Object correspondence data
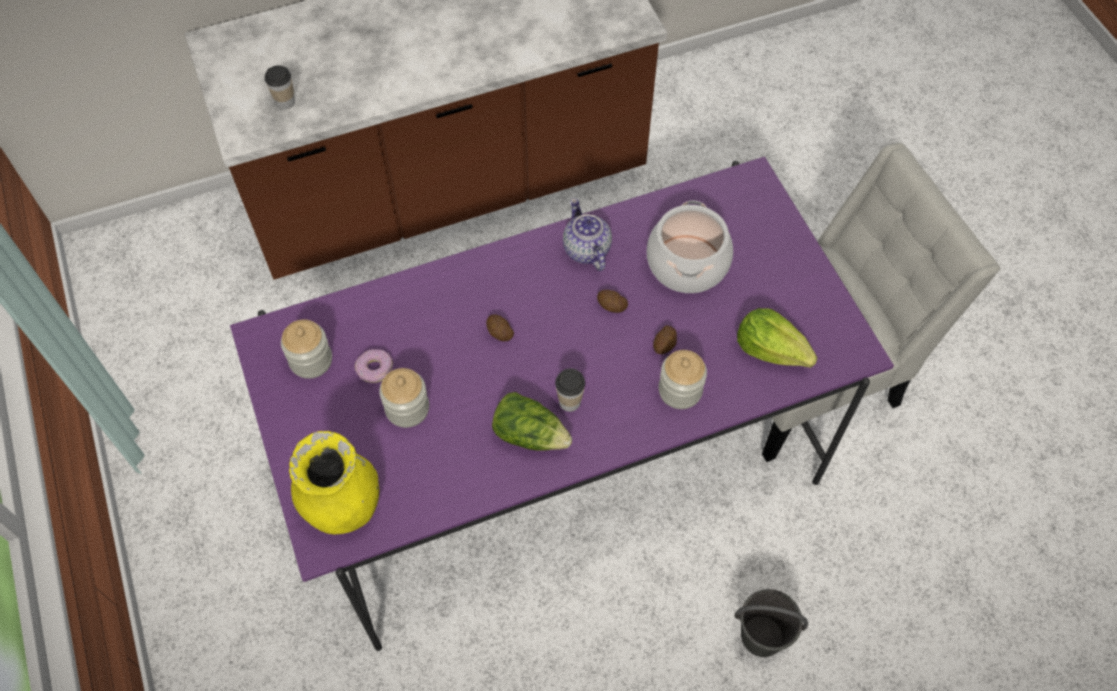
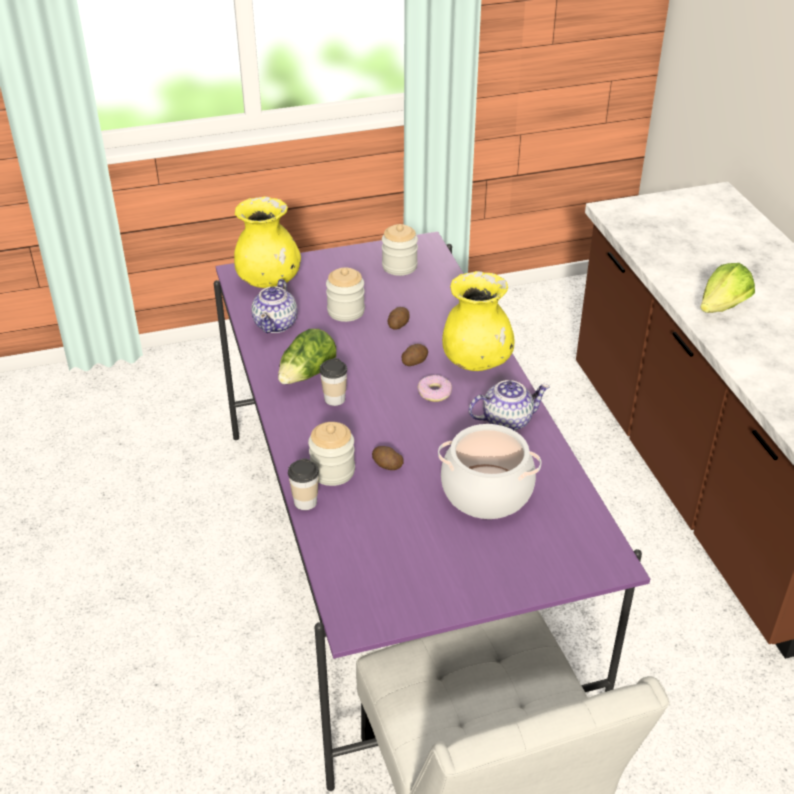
camera: 95 degrees right, 20 degrees down
cup [265,65,295,109] -> cup moved to [288,458,319,510]
donut [355,349,393,383] -> donut moved to [417,375,452,402]
potato [597,290,628,313] -> potato moved to [388,307,410,330]
grey bucket [734,589,808,657] -> none
lettuce [737,308,817,368] -> lettuce moved to [700,263,755,313]
none -> teapot [251,279,298,333]
none -> yellow vase [442,271,515,371]

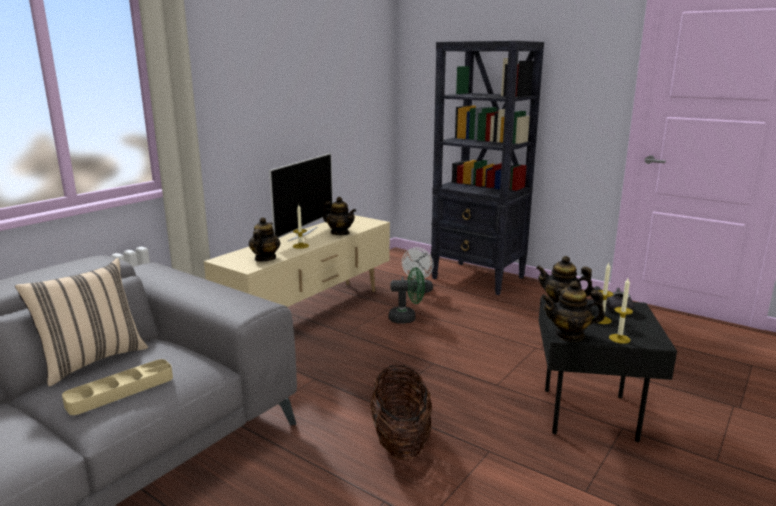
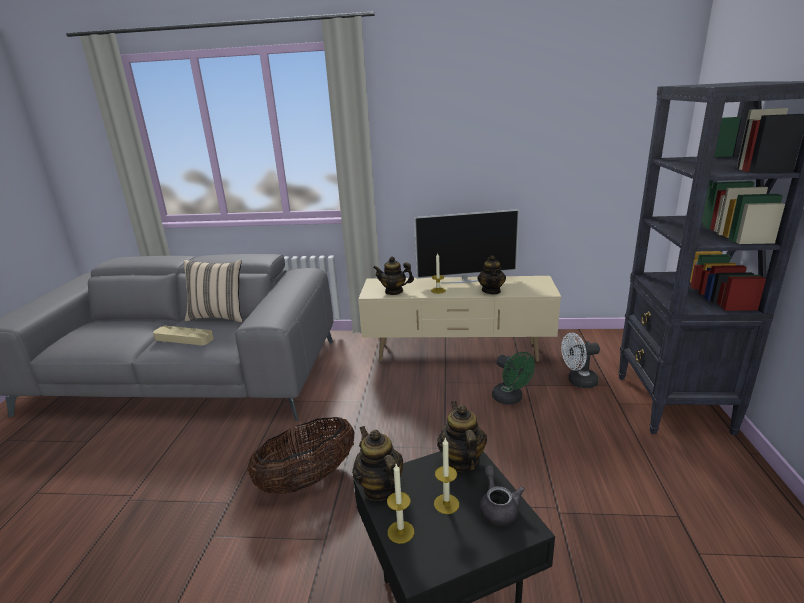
camera: 60 degrees right, 5 degrees up
teapot [249,217,280,262] -> teapot turned 150 degrees counterclockwise [373,256,414,295]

Instructions to follow:
Exactly as written, restate all of the data, leaving out the images.

Solution to this problem:
camera: 95 degrees right, 20 degrees down
cup [265,65,295,109] -> cup moved to [288,458,319,510]
donut [355,349,393,383] -> donut moved to [417,375,452,402]
potato [597,290,628,313] -> potato moved to [388,307,410,330]
grey bucket [734,589,808,657] -> none
lettuce [737,308,817,368] -> lettuce moved to [700,263,755,313]
none -> teapot [251,279,298,333]
none -> yellow vase [442,271,515,371]

camera: 60 degrees right, 5 degrees up
teapot [249,217,280,262] -> teapot turned 150 degrees counterclockwise [373,256,414,295]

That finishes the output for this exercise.